Waiting For the Dawn
Ever since you left our town I feel there’s no one I can trust
I didn’t want you to leave, but I’ll try to let you go if I must
I wonder how it could’ve been for us; I could’ve been the one
I wanted to find out, but now it’s too late-you’re already gone
I wish I could’ve told you how I felt when I told you goodbye
But instead I watched from the window as you left, about to cry
And now every single time I close my eyes, you’re all that I can see
And when I look at your photo my heart stops and I can’t breathe
You could’ve worked it out, you could’ve stayed if you’d wanted too
Late at night I wonder if I could’ve stopped you if only I knew
Why did you have to leave? Why did you have to go?
I was hurting on the inside, but somehow I didn’t let it show
Why did you have to go? Why did you have to leave?
Would you have stayed if I had begged with a ‘please’
You never were the type to stay somewhere for too long
And until we meet again this is gonna be your never ending song
I still don’t know if I can ever heal from a heartbreak just like this
Because for me just being near you everyday was pure bliss
You’re just like the others in my life, you come and then you’re gone
Every night I go to bed with tears for you, just waiting for the dawn
I should’ve told you I loved you from the very first day we met
But when I tried to tell you it was like my words got caught in a net
I never will forget your face, it’s in my heart, it can’t be erased
Everything reminds me of you, no matter where I go, every single place
I never will forget the special way you looked at me that one day
But I was so shy, I couldn’t even form the words to say, ‘Hey’

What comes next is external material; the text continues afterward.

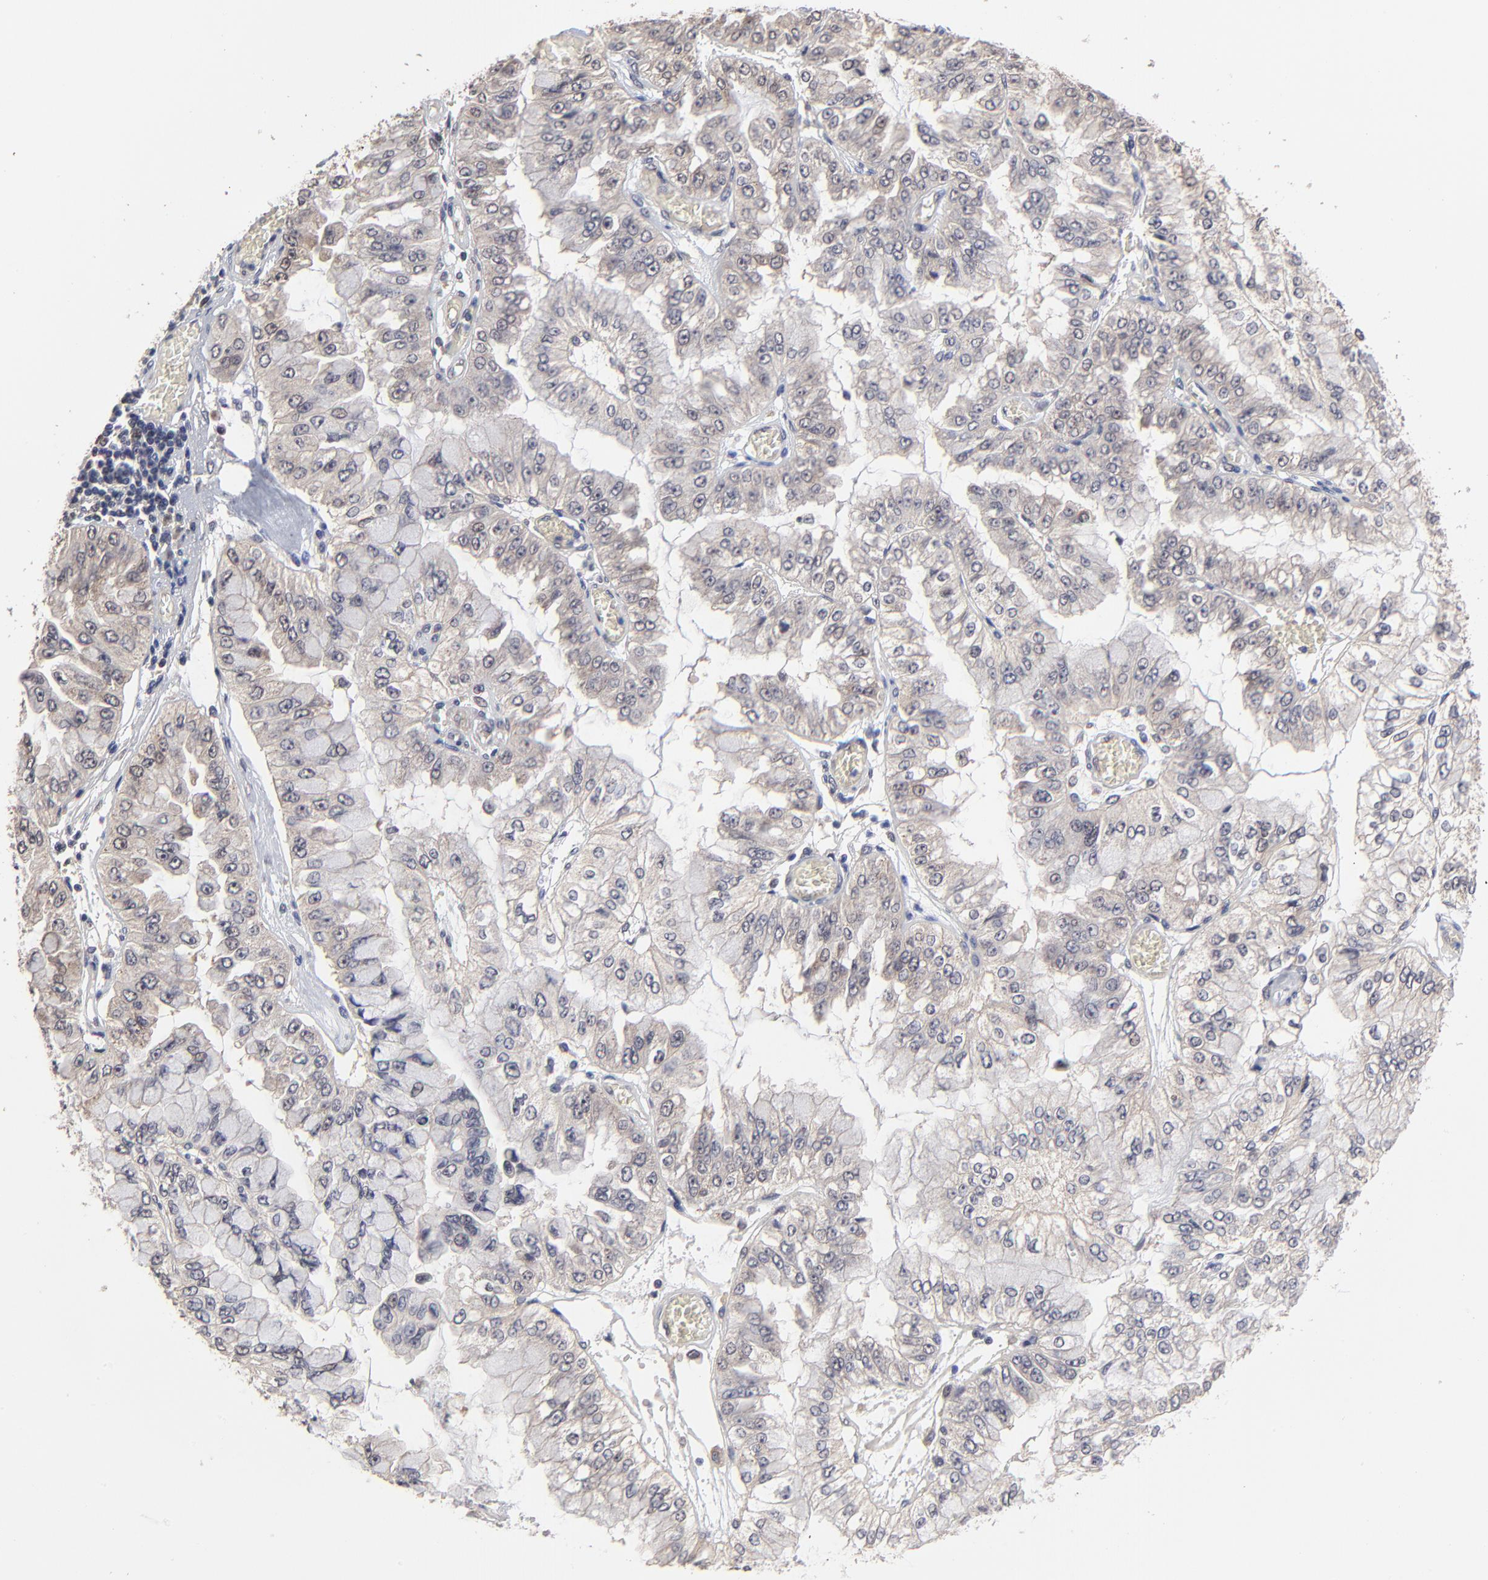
{"staining": {"intensity": "negative", "quantity": "none", "location": "none"}, "tissue": "liver cancer", "cell_type": "Tumor cells", "image_type": "cancer", "snomed": [{"axis": "morphology", "description": "Cholangiocarcinoma"}, {"axis": "topography", "description": "Liver"}], "caption": "The micrograph reveals no significant expression in tumor cells of liver cholangiocarcinoma.", "gene": "FRMD8", "patient": {"sex": "female", "age": 79}}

I hope one day that I’ll cross your mind and you’ll look back and smile
While you reminisce of me and all the good time we had for a while
I really hope you don’t forget to remember me and all the fun we had
And if you ever felt the same way about me, please don’t be sad
Even if I go for an eternity without seeing your face again
My love for you is never gonna die, it’s never gonna end
Sometimes I can’t help but wonder: will I ever see you again?
Will you come back to me one day, or is this really the end?